Research consistently finds that a large share of employees using generative AI are doing so through personal accounts - not company-sanctioned platforms. Personal credentials. Company data. No audit trail. This is shadow AI, and it is already happening inside pharmaceutical commercial operations at a scale most organisations have not measured and would rather not see.

What shadow AI looks like in practice

A rep is preparing for a key account meeting. They need talking points tailored to the customer’s situation. So they open ChatGPT on their phone - personal account - and paste in the customer’s purchasing history, competitive positioning, and strategic challenges.

The AI generates excellent talking points.
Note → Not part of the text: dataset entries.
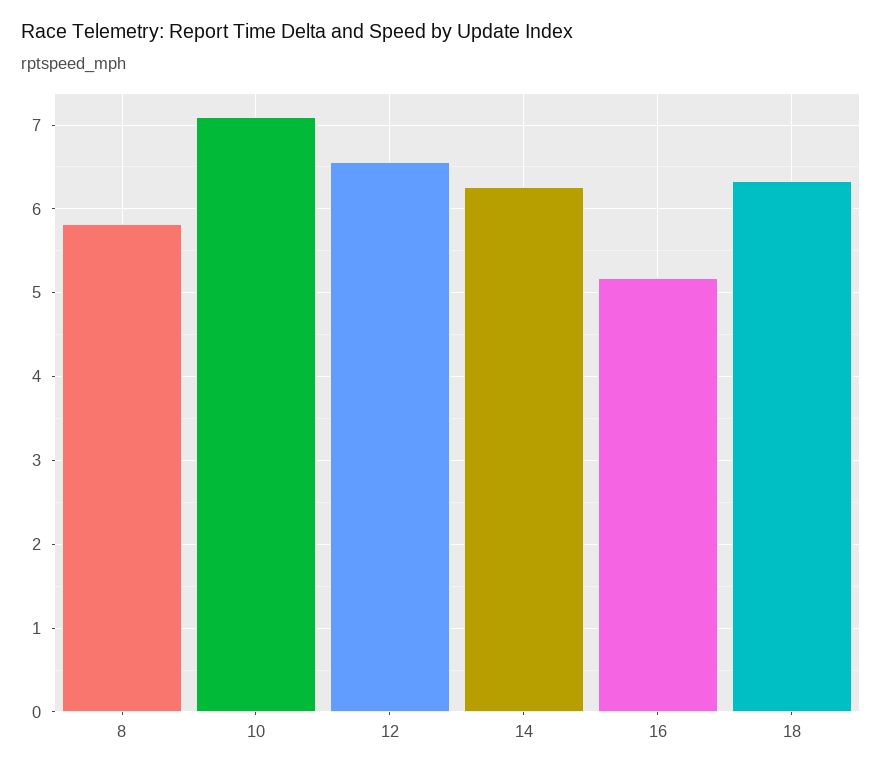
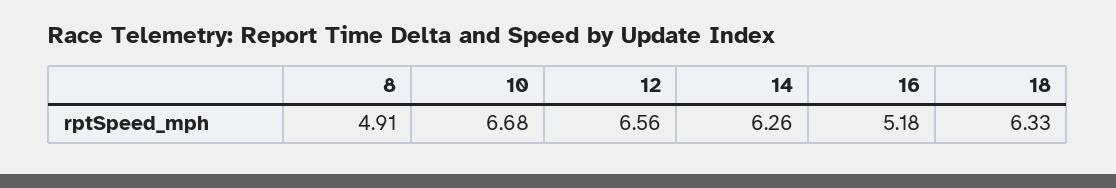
  {
-   "8": 5.8,
+   "8": 4.91,
-   "10": 7.1,
+   "10": 6.68,
    "12": 6.56,
    "14": 6.26,
    "16": 5.18,
    "18": 6.33
  }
Also: company data just left the building. It is now on servers the company does not control, subject to terms of service the company never agreed to, potentially used to train models that competitors might benefit from.

Nobody authorised this. Nobody tracked it. Nobody knows it happened.

That is shadow AI. And it is not an edge case.

Why existing controls do not catch it

Most organisations have data security policies. Access controls, encryption requirements, approved vendor lists. Those policies were designed for a world where data stayed inside systems the organisation controlled.

Generative AI broke that assumption. A rep can now extract data, pass it through an external AI, and get a result - all without triggering a single security alert. The controls were not built for this. They are not catching it.

The governance vacuum is not a failure of intent. It is a failure of pace. Policy and tooling have not kept up with the speed at which employees adopted AI to get their work done.

The pharmaceutical risk profile

In pharmaceutical commercial operations, the data at risk is not generic.

Customer intelligence. Prescriber relationships, prescribing patterns, competitive positioning. This is the commercial foundation of the business. If it surfaces outside your control, the damage is not recoverable by policy after the fact.

Pricing information. Discounting strategies, tender responses, margin structures. Competitively devastating if exposed.

Patient-adjacent data. Call reports and customer records sometimes contain information that sits close to patient data. In that context, regulatory exposure compounds commercial risk significantly.

A rep who pastes customer records into a personal AI account is not trying to create a compliance incident. They are trying to do their job. That is exactly what makes shadow AI hard to govern with prohibition alone.

Breaches involving shadow IT - including shadow AI - are consistently found to cost organisations significantly more than breaches within monitored systems. The gap is not marginal. Shadow systems take longer to detect, exposures are harder to scope, and remediation is more complex because no one knows what went where.

What governance actually requires

Visibility first. You cannot govern what you cannot see. Before policy, organisations need to understand the actual extent of shadow AI usage - anonymous surveys, network monitoring, honest conversations. The data will be uncomfortable. That discomfort is the point.

Sanctioned alternatives. Employees use shadow AI because it helps them work. Prohibition without alternative does not eliminate the behaviour; it just drives it underground and removes any visibility. Provide approved AI tools with appropriate guardrails.

Specific policies. What data can be used with AI tools? What cannot? Vague guidance produces inconsistent behaviour. Specific, written rules produce compliance - and a defensible position if something goes wrong.

Technical controls. Where feasible, implement data loss prevention systems configured for generative AI endpoints. These exist and can be deployed without prohibiting AI use entirely.

Training that means something. Not checkbox compliance. Genuine education about why the rules exist and what is at stake. Employees who understand the actual risk behave differently from employees who have simply signed a policy they never read.

The uncomfortable conversation

Many organisations quietly choose not to look for shadow AI. Knowing creates obligation. Ignorance provides a kind of deniability.

This is a dangerous position. Regulators do not accept “we did not know” when the knowing was available. And the evidence is consistent: finding out during incident response is far more expensive than finding out now.

The conversation is uncomfortable. It will reveal behaviour that has been happening without oversight, and it will expose gaps in controls that were assumed to be sufficient.

But the alternative - waiting until a breach forces awareness - is worse. Shadow AI is already in your organisation. The question is whether you govern it proactively or discover it during incident response.

The organisations we work with that have the cleanest answer to this question are the ones who did the uncomfortable audit first, built governed data environments with clear boundaries, and gave their people AI tools they were actually allowed to use.